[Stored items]
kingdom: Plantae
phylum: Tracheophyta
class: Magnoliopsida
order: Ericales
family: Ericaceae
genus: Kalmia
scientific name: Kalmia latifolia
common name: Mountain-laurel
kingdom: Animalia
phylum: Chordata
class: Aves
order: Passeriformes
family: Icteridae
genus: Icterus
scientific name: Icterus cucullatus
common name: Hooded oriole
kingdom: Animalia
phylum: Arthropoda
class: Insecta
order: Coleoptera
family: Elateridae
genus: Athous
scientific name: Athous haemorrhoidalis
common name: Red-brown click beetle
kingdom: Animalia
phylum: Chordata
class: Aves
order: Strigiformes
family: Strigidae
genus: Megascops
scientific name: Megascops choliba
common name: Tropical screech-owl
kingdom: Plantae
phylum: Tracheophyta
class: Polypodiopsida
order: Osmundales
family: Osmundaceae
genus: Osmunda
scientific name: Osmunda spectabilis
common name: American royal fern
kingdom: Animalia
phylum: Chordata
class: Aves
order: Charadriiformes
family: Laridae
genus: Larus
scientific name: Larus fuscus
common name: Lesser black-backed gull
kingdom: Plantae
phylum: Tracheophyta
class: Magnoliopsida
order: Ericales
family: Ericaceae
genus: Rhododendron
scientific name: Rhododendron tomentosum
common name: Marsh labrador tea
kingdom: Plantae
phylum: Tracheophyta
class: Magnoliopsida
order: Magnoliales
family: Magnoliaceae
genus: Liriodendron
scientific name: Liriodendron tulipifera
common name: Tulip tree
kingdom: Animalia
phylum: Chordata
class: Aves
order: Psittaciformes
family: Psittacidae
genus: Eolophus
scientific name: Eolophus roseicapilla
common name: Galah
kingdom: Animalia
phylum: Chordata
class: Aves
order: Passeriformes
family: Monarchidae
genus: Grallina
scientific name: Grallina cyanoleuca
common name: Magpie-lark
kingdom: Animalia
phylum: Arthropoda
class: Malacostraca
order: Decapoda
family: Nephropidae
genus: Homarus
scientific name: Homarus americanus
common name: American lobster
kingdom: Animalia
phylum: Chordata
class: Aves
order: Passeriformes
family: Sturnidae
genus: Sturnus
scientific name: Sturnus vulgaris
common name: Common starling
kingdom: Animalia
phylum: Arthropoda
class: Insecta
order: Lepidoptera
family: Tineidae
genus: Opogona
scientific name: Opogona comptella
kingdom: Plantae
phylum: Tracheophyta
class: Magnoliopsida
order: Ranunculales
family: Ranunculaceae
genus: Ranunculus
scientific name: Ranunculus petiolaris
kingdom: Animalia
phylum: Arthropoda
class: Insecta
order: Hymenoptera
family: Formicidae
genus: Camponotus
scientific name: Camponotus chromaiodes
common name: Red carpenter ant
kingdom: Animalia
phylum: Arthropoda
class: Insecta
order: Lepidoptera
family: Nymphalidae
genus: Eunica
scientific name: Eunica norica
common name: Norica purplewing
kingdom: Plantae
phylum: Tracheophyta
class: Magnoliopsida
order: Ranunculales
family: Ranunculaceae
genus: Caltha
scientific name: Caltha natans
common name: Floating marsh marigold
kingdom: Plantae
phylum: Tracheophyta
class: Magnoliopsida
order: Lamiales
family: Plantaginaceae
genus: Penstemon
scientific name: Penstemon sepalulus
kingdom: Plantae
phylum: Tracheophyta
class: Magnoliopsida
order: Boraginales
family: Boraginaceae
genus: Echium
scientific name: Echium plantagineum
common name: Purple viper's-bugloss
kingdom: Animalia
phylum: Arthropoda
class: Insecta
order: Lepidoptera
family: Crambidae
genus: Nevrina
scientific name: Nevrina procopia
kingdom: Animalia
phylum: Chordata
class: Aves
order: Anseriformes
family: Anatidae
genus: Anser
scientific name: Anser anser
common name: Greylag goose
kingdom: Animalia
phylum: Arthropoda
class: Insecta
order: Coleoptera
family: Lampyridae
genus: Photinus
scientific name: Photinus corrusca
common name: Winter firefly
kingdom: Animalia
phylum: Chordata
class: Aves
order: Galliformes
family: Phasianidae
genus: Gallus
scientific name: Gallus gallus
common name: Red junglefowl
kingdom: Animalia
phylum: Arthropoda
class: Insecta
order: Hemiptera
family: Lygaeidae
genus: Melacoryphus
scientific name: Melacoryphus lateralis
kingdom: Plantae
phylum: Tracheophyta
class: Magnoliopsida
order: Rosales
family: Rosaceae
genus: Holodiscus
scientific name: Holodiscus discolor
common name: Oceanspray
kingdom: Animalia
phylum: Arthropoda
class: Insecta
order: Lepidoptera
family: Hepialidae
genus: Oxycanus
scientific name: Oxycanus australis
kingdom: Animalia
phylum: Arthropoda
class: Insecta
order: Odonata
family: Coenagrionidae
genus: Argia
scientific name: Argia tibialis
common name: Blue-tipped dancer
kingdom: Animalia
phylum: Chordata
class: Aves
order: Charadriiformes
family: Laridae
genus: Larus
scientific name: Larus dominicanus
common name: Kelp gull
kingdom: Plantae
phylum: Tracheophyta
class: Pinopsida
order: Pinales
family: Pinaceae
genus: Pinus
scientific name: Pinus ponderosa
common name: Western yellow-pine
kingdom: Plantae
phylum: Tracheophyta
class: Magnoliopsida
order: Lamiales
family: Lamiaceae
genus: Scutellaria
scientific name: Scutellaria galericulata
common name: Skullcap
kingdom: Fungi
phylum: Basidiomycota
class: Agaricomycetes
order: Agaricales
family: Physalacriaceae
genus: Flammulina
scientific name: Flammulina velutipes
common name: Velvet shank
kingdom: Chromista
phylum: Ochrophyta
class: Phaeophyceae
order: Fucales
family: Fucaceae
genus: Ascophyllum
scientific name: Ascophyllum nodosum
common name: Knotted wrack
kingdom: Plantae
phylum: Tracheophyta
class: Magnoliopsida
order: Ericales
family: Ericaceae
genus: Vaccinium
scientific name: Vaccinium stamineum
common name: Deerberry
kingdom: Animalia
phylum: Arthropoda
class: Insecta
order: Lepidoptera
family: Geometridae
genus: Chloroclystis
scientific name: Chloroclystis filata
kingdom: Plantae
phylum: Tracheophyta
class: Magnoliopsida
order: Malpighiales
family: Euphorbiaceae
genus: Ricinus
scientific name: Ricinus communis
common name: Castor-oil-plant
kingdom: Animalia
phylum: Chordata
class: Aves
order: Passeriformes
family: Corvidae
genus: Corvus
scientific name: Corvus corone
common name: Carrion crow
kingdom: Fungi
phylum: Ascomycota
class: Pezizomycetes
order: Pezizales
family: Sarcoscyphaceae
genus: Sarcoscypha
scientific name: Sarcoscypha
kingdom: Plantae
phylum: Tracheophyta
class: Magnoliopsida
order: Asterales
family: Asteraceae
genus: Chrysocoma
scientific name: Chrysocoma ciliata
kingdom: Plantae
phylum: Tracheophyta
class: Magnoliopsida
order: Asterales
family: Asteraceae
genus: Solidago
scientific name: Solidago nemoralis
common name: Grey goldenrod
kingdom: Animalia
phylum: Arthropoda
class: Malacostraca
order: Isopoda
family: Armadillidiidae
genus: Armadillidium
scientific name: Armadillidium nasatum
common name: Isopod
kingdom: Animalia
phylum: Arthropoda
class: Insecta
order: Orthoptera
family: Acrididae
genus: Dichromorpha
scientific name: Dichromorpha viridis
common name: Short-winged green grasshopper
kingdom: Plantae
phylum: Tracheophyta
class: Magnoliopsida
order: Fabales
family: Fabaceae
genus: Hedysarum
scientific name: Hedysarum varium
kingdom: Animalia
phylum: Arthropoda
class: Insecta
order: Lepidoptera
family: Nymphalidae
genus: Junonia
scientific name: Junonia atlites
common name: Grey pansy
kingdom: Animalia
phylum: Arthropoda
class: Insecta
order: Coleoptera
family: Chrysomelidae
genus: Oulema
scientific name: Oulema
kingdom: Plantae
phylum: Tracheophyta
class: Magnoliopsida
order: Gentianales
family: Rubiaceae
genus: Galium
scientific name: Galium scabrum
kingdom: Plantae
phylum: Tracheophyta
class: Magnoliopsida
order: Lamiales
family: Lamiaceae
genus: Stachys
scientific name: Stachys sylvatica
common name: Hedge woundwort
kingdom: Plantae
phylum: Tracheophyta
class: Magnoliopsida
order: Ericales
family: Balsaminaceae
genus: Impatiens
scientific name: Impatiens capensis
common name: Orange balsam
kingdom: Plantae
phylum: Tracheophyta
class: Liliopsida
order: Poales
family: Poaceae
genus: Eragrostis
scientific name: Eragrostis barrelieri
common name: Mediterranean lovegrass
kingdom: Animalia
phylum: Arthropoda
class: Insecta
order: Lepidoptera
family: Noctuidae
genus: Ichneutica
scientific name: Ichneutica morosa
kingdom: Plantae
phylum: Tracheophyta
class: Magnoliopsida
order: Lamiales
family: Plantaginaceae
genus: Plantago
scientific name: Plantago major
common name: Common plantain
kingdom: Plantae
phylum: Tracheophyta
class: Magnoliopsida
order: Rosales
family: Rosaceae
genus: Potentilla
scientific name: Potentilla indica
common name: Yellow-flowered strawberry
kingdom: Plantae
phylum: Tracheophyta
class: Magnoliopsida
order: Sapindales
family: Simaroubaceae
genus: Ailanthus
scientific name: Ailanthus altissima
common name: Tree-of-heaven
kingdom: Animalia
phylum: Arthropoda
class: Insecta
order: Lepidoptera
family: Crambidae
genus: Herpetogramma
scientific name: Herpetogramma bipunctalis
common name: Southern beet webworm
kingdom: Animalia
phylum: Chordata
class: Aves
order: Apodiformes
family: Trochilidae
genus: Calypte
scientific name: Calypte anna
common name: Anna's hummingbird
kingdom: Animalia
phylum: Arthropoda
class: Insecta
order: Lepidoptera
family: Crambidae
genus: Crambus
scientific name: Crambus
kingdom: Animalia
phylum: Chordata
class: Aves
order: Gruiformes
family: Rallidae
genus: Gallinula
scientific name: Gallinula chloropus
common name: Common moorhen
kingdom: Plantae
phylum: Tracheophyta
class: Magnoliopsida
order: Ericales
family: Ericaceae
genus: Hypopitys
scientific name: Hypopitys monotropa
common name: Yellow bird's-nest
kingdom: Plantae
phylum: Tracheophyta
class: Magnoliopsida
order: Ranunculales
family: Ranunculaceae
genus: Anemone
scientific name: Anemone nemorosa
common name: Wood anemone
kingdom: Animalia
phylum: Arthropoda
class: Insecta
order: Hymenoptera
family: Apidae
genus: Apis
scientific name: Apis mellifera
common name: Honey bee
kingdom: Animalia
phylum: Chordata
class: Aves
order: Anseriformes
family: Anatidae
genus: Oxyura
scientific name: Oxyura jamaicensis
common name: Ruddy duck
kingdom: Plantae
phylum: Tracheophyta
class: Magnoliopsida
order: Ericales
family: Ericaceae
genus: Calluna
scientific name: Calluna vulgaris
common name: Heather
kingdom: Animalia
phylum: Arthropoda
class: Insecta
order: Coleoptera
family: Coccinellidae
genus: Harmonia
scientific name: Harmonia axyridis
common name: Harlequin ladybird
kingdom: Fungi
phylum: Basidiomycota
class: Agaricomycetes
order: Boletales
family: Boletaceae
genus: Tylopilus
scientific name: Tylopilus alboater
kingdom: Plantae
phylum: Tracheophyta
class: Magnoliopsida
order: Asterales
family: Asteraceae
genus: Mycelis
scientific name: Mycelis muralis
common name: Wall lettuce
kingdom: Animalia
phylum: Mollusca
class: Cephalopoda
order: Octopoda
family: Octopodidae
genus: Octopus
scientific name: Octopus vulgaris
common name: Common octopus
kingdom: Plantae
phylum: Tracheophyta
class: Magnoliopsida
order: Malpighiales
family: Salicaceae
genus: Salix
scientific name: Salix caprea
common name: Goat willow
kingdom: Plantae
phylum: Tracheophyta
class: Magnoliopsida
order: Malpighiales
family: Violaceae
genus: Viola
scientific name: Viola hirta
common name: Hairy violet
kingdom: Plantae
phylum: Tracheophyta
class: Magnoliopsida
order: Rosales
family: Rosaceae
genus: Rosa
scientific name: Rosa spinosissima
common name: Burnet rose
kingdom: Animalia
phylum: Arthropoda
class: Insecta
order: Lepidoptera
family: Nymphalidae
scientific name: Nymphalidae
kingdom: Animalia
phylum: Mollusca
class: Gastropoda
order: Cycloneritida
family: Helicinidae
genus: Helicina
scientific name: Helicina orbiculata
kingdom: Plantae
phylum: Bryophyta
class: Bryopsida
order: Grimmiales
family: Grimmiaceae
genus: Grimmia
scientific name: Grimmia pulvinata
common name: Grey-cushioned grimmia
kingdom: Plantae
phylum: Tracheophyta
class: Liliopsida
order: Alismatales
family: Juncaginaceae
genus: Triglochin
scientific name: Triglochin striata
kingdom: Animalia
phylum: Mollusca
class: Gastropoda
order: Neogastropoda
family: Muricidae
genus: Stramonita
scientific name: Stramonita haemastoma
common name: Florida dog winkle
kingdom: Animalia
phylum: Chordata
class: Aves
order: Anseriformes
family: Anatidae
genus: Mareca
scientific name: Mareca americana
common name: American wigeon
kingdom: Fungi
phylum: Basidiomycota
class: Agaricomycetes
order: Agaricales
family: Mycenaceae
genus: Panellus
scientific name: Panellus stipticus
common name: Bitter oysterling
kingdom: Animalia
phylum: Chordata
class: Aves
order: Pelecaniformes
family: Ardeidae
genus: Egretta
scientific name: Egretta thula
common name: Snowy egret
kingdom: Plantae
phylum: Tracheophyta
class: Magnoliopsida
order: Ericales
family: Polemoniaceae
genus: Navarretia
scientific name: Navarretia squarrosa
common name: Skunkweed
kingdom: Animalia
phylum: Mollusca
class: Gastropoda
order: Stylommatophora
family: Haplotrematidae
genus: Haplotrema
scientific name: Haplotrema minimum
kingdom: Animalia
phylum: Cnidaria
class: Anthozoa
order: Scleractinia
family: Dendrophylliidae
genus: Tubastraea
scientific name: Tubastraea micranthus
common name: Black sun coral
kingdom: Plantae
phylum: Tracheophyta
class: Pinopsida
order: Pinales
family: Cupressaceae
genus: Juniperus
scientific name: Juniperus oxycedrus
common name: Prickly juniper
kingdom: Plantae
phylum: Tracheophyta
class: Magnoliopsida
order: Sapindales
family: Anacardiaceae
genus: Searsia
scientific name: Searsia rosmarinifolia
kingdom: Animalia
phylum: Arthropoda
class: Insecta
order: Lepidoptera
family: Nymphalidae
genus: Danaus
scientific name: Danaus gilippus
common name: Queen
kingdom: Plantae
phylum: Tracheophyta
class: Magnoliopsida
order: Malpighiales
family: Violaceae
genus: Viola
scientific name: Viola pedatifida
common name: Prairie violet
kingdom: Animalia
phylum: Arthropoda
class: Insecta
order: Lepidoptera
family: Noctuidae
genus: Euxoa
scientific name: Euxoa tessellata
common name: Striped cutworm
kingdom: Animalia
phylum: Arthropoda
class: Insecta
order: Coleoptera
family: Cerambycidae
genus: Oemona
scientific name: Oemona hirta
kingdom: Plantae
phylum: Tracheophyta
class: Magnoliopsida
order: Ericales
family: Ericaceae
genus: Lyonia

### PROBLEM TO WORK ON
Recast the listing, starting with the line that contains "scientific name: Ailanthus altissima" and going on through the line that contains "scientific name: Calypte anna", as a two-column CSV with the headers "rank" and "name". Give one row per line, put each value in its own quoted field, and replace any line breaks with spaces.

### THE ANSWER
rank,name
"scientific name:","Ailanthus altissima"
"common name:","Tree-of-heaven"
"kingdom:","Animalia"
"phylum:","Arthropoda"
"class:","Insecta"
"order:","Lepidoptera"
"family:","Crambidae"
"genus:","Herpetogramma"
"scientific name:","Herpetogramma bipunctalis"
"common name:","Southern beet webworm"
"kingdom:","Animalia"
"phylum:","Chordata"
"class:","Aves"
"order:","Apodiformes"
"family:","Trochilidae"
"genus:","Calypte"
"scientific name:","Calypte anna"